Bovendien is het het beste om door een arts te worden gecontroleerd en bovendien te ontvangen antibiotica tegen de overeenkomstige kiem. Aangezien de patiënt niet mag drinken, is het belangrijk dat er een infuus en eventueel een voedingssonde wordt ingebracht. Als de symptomen de volgende dag niet verbeteren, moet men onmiddellijk naar de dokter en een appendectomie ondergaan, anders bestaat het risico op een doorbraak.

Een acute appendicitis is altijd een indicatie voor een spoedoperatie, omdat anders de appendix kan barsten. In sommige gevallen bijvoorbeeld bij patiënten die geen operatie willen ondergaan, bijvoorbeeld vanwege een intolerantie voor anesthesieis het mogelijk om eerst te proberen de operatie te voorkomen en in plaats daarvan de patiënt conservatief te behandelen met antibiotica. De meningen lopen sterk uiteen over de vraag of een dergelijke behandeling zinvol is of dat antibiotische therapie de operatietijd alleen maar vertraagt. Aangezien een patiënt die kiest voor conservatieve antibioticatherapie echter permanent in het ziekenhuis moet worden gecontroleerd en gedurende de behandeling kunstmatig moet worden gevoed, heeft een operatie meestal de voorkeur.

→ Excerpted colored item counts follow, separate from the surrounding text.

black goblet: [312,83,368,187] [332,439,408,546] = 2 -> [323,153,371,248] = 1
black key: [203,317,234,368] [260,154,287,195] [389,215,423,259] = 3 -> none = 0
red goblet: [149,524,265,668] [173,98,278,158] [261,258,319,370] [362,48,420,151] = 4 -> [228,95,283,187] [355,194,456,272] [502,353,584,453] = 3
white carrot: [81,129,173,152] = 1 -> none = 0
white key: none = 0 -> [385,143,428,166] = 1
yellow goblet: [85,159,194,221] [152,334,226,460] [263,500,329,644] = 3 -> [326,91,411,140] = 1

Vooral bij chronische appendicitis (ook wel appendicitis genoemd) probeert men een operatie te vermijden door antibiotica te gebruiken. Het antibioticum wordt gekozen afhankelijk van de ziekteverwekker en de resistentie van de ziekteverwekker. Sommige onderzoeken hebben aangetoond dat als een kind intraveneus antibiotica krijgt (dwz via het bloed in de ader) gedurende 24 uur en daarna het antibioticum nog een week doorslikt (oraal in te nemen), zullen deze kinderen veel sneller fit zijn dan kinderen die een operatie hebben ondergaan. In Duitsland wordt conservatieve antibiotische therapie voor appendicitis echter als cruciaal beschouwd. Als het gaat om een ​​perforatie van de appendix, moet de patiënt behandeld worden met een hoge dosis antibiotica omdat de bacteriën dan in de vrije buikholte zitten en door het antibioticum onschadelijk moeten worden gemaakt om te voorkomen bloed vergiftiging (Sepsis).